* [EXERCISE INSTRUCTIONS] Going line by line through the listing below, count each line that includes the word "function", and reply with the count only.

* [GIVEN INFORMATION]
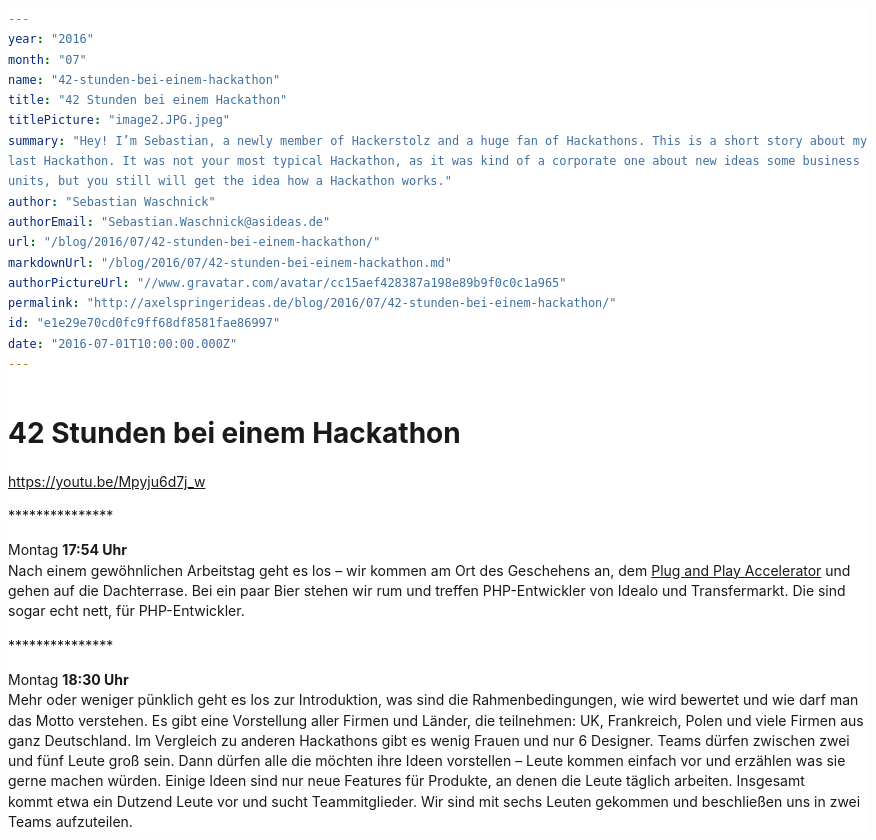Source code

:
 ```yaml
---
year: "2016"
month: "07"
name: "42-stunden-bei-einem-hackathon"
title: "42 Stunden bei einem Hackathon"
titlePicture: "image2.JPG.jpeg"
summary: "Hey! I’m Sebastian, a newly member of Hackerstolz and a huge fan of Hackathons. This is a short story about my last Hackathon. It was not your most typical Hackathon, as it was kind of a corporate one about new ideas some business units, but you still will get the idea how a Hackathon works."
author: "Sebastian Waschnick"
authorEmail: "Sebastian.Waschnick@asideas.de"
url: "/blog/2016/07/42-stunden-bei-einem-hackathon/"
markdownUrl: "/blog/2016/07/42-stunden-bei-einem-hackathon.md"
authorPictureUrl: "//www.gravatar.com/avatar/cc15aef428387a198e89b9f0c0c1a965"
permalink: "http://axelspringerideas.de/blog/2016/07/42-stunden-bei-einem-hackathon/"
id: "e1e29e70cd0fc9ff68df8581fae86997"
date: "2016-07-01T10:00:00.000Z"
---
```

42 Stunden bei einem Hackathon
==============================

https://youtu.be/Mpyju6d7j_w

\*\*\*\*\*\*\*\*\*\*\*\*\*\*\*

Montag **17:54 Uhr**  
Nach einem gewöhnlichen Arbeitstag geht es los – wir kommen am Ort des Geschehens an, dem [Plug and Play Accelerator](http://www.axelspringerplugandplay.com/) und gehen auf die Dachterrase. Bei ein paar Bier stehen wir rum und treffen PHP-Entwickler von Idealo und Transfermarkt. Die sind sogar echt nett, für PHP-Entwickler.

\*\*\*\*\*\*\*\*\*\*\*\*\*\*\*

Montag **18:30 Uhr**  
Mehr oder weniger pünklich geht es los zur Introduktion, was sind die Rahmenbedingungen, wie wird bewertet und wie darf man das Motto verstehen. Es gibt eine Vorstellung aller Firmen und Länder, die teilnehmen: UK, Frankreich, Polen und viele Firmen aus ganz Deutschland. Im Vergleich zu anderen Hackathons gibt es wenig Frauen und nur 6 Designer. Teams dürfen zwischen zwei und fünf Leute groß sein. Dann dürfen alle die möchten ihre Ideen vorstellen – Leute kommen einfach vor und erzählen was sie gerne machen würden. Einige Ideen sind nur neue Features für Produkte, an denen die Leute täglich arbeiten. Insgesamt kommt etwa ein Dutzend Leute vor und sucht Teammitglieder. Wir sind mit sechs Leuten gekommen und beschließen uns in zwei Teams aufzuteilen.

* * *

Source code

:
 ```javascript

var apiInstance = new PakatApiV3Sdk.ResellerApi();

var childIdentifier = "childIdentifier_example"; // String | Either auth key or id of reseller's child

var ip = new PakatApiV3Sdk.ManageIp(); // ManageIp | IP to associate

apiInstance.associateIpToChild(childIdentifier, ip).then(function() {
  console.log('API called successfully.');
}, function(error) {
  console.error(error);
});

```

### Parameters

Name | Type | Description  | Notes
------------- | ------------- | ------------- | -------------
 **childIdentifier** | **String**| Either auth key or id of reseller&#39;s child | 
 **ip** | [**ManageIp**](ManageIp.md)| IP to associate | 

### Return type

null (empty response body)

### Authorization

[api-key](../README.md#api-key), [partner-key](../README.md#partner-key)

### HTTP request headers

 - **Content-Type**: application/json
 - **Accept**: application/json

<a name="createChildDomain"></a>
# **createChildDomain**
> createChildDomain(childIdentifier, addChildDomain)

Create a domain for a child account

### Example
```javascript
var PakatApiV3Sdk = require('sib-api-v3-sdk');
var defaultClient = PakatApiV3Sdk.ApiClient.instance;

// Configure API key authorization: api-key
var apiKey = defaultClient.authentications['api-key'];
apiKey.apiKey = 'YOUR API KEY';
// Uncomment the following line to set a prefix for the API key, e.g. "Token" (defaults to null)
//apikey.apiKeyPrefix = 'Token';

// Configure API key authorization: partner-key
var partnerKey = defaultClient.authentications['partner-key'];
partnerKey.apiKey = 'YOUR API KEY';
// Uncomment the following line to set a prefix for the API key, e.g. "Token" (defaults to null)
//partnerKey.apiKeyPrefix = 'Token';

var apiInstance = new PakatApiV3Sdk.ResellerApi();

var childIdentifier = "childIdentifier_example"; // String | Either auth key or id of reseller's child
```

* [EXPECTED ANSWER] 2